Problem to work on: Number the lines of the entries below as a list, from the first line through the line containing "list Stream API: Collection’lar". Leave out blank lines.

Supplied information:
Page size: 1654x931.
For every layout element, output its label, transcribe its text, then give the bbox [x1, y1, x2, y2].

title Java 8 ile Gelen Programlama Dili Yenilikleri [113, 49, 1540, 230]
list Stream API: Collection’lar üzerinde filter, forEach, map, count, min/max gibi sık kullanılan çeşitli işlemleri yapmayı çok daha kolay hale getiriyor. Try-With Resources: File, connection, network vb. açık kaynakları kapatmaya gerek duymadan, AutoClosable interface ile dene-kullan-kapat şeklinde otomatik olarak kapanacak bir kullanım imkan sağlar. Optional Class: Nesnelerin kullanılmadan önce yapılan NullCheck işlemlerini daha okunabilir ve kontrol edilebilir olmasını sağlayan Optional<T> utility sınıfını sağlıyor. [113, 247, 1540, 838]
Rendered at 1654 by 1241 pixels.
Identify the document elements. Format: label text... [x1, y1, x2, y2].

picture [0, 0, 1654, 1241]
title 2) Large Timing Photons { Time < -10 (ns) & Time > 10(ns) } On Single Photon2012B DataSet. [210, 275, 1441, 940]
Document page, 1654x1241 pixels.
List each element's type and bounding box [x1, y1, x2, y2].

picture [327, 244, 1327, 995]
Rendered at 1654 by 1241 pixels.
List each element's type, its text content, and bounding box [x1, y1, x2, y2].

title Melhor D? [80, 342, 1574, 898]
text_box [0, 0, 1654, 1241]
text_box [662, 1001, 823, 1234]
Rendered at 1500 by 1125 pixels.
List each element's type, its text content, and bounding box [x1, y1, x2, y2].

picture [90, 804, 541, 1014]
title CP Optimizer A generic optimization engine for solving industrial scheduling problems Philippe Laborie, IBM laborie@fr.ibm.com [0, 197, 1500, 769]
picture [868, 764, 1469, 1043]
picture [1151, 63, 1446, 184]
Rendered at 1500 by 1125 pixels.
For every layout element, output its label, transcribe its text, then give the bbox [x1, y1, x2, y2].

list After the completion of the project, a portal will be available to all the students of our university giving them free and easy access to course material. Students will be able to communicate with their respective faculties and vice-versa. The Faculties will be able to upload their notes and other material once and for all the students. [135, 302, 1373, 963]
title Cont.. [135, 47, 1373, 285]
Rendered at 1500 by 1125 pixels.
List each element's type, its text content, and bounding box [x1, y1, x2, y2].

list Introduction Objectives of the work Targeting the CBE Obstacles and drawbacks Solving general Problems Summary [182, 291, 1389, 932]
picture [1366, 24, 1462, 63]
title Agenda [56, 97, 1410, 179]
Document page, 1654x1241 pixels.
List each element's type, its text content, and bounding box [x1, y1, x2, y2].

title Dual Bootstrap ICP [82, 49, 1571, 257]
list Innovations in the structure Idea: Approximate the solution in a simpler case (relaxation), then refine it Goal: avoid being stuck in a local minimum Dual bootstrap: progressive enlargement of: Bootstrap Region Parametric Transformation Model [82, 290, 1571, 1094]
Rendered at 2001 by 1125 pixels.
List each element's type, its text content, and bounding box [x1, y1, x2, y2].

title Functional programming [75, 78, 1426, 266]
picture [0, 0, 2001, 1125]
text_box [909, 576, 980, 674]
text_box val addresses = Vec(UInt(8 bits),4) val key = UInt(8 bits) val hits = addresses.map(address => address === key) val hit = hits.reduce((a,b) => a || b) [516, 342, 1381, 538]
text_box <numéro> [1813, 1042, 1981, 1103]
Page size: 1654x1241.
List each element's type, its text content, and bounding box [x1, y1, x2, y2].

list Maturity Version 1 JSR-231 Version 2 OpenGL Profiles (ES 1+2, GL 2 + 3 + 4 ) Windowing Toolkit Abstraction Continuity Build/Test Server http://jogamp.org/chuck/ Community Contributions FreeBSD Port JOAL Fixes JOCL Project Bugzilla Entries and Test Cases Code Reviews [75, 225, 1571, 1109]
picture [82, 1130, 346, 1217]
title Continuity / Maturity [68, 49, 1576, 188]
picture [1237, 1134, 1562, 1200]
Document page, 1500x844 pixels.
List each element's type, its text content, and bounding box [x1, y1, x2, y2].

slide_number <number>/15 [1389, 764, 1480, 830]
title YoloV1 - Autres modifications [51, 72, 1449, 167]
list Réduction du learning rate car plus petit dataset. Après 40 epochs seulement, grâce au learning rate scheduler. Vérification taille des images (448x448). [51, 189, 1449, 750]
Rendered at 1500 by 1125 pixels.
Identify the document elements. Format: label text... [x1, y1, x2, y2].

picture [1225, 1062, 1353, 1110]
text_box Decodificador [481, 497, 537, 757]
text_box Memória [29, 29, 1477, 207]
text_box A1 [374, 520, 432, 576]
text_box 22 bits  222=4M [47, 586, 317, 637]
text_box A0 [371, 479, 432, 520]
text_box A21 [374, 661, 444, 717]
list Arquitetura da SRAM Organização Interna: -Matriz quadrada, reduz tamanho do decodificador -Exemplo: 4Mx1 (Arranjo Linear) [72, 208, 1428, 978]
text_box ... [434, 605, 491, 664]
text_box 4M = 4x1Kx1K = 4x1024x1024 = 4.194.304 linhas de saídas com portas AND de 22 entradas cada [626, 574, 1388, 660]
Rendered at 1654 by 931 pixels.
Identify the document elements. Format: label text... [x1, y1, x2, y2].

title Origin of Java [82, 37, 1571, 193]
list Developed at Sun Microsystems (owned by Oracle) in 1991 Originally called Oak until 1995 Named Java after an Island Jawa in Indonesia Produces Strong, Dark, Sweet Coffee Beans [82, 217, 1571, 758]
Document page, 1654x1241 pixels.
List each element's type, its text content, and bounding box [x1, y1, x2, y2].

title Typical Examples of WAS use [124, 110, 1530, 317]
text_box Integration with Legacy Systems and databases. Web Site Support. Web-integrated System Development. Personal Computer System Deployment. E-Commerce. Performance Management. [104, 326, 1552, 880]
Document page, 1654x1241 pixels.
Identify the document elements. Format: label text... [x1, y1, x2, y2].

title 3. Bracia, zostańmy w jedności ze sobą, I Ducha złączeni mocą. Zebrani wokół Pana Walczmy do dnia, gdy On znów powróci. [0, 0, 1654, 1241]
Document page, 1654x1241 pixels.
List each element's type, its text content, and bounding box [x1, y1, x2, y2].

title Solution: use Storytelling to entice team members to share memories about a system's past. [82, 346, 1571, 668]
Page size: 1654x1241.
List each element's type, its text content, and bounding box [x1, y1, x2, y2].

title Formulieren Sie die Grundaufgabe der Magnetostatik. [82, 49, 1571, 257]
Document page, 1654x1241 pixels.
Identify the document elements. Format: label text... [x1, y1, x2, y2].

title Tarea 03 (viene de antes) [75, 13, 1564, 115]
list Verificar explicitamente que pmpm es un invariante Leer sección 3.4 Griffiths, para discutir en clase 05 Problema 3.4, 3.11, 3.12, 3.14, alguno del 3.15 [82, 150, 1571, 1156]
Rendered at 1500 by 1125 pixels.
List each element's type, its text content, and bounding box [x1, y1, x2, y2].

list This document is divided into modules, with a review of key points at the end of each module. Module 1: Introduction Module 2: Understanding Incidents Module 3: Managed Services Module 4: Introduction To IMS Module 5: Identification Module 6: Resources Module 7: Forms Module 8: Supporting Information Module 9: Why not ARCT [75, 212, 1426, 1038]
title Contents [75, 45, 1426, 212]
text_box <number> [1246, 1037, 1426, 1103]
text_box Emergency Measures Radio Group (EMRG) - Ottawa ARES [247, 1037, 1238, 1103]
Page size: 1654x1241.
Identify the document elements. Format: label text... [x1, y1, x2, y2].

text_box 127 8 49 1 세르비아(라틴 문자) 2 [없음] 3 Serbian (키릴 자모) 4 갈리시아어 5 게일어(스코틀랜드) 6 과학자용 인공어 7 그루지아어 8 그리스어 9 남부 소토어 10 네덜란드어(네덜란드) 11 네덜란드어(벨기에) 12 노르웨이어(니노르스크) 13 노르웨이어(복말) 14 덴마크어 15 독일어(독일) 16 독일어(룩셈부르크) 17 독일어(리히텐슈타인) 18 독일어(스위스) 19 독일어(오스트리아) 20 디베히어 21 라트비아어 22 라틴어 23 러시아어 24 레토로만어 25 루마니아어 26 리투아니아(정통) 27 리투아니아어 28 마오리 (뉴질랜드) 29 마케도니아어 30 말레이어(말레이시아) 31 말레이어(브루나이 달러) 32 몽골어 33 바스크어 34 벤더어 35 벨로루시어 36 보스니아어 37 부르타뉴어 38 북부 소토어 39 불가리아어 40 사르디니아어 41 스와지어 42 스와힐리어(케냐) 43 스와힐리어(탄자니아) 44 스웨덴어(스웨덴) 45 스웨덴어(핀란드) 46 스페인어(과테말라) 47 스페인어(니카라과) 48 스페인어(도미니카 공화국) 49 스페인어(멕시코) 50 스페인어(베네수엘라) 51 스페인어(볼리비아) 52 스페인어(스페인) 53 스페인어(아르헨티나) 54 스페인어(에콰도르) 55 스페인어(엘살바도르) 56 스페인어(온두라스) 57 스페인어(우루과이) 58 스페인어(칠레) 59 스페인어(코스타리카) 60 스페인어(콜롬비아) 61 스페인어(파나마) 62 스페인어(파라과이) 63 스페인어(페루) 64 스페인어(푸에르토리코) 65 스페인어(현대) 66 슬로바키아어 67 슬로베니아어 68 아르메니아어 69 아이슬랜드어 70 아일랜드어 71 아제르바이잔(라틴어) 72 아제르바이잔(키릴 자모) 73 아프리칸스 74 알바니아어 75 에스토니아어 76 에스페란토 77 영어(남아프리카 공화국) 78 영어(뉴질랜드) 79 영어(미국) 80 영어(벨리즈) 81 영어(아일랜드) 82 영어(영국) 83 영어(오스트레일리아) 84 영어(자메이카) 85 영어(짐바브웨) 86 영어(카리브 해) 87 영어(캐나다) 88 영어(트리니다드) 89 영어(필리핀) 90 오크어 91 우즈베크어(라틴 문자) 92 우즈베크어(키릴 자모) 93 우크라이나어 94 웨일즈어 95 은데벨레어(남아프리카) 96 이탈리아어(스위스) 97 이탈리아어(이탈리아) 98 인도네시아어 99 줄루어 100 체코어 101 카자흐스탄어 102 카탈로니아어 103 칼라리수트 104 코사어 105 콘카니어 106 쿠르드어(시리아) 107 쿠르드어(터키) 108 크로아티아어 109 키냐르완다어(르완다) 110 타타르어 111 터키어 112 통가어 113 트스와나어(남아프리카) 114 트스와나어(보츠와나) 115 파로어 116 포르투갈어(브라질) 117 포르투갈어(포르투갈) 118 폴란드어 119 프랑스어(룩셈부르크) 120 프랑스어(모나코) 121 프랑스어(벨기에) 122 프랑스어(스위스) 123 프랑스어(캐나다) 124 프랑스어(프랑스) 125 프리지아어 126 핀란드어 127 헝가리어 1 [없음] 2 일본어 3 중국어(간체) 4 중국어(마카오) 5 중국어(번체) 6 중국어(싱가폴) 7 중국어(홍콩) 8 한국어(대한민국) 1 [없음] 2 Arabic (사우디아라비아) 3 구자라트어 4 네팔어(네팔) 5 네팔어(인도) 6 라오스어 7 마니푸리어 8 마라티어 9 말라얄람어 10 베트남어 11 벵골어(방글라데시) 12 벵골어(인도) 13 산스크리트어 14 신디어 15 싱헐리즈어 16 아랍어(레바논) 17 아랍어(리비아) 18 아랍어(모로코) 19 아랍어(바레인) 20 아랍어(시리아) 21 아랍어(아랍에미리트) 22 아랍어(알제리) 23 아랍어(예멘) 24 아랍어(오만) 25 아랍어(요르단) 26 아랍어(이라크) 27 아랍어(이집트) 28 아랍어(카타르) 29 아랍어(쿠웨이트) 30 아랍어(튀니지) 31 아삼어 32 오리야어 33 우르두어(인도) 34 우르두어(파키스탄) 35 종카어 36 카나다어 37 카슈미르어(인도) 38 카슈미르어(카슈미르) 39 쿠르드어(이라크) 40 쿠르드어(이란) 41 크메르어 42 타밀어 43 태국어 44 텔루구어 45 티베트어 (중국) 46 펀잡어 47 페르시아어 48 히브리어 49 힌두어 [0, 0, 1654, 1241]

Task answer:
1. Page size: 1654x931.
2. For every layout element, output its label, transcribe its text, then give the bbox [x1, y1, x2, y2].
3. title Java 8 ile Gelen Programlama Dili Yenilikleri [113, 49, 1540, 230]
4. list Stream API: Collection’lar üzerinde filter, forEach, map, count, min/max gibi sık kullanılan çeşitli işlemleri yapmayı çok daha kolay hale getiriyor. Try-With Resources: File, connection, network vb. açık kaynakları kapatmaya gerek duymadan, AutoClosable interface ile dene-kullan-kapat şeklinde otomatik olarak kapanacak bir kullanım imkan sağlar. Optional Class: Nesnelerin kullanılmadan önce yapılan NullCheck işlemlerini daha okunabilir ve kontrol edilebilir olmasını sağlayan Optional<T> utility sınıfını sağlıyor. [113, 247, 1540, 838]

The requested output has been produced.